Cleanup began Monday at a homeless camp north of Vernon that has been the source of numerous fire and garbage complaints.
The site garnered attention after BX-Swan Lake Fire Chief Bill Wacey described it as an "absolute hazmat dump."
A crew from Venture Training was hired by land owners the Nature Trust of BC and CN Rail to undertake the cleanup.
Operations manager Blake Fredrickson said Monday he didn't see any biohazard material or open latrines Wacey had described, but that crews were equipped with safety gear.
Fredrickson says they were making good headway, but the process will take at least a week, maybe even longer.
"Best-case scenario is that we're out of there by Friday, but I don't know. We'll see, there's a lot in there," said Fredrickson.
“My understanding is that they … had about 60 people living in there at one point or another, but it seemed to be pretty well evacuated when we went in on Wednesday to do a walk-through. There was less than a handful of people still in there, and the notice had been served.”
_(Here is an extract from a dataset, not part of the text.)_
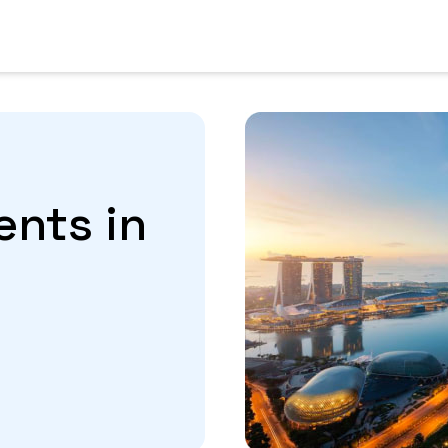
ents in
Fredrickson said the Land Trust reached out to him a few weeks ago, along with CN Rail, about cleaning up the area at the south end of Swan Lake. He said the encampment crosses two property lines between the Nature Trust and CN.
Trains won't be running while crews are on site.
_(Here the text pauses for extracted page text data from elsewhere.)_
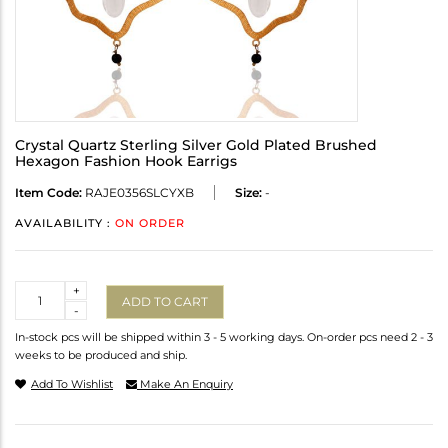
Crystal Quartz Sterling Silver Gold Plated Brushed
Hexagon Fashion Hook Earrigs
Item Code:
RAJE0356SLCYXB
Size:
-
AVAILABILITY :
ON ORDER
Quantity
+
ADD TO CART
-
In-stock pcs will be shipped within 3 - 5 working days. On-order pcs need 2 - 3
weeks to be produced and ship.
Add To Wishlist
Make An Enquiry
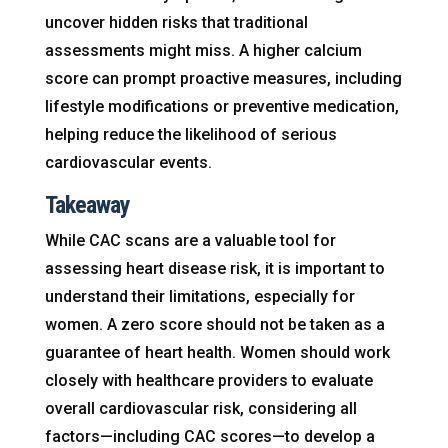
uncover hidden risks that traditional
assessments might miss. A higher calcium
score can prompt proactive measures, including
lifestyle modifications or preventive medication,
helping reduce the likelihood of serious
cardiovascular events.
Takeaway
While CAC scans are a valuable tool for
assessing heart disease risk, it is important to
understand their limitations, especially for
women. A zero score should not be taken as a
guarantee of heart health. Women should work
closely with healthcare providers to evaluate
overall cardiovascular risk, considering all
factors—including CAC scores—to develop a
Fredrickson said he's been told the train won't run until 4 p.m. every second day.
Venture Training crew member Neil Currie said the team is equipped with steel-toed boots, gloves and hi-vis vests.
“We’re just cleaning up a homeless camp, a pretty gross one,” said Currie.
Fredrickson said RCMP were on site again Monday to walk through and ensure the last few occupiers left the site. Site managers were told to call police back if they face any issues.
“We've done a few homeless camps in the past, but nothing to this scale,” said Fredrickson.
“I didn’t see anything that was biohazardous,” said Fredrickson. “Anything that we see, any drug paraphernalia, needles (and) whatnot, are all put in sharps containers.”
Venture Training employs developmentally disabled adults. Fredrickson those assigned to the site are 'quite apt' and have two site managers to ensure safety.
Donald Gauvin lives nearby and has gone out to the camp looking for belongings stolen from his property. He says the encampment has been there for about two years, and there’s more along the rail line.
“I think the problem with all of these is they don’t nip them in the bud fast enough,” said Gauvin. “If they stopped them when they’re starting, it wouldn’t be what it is today.”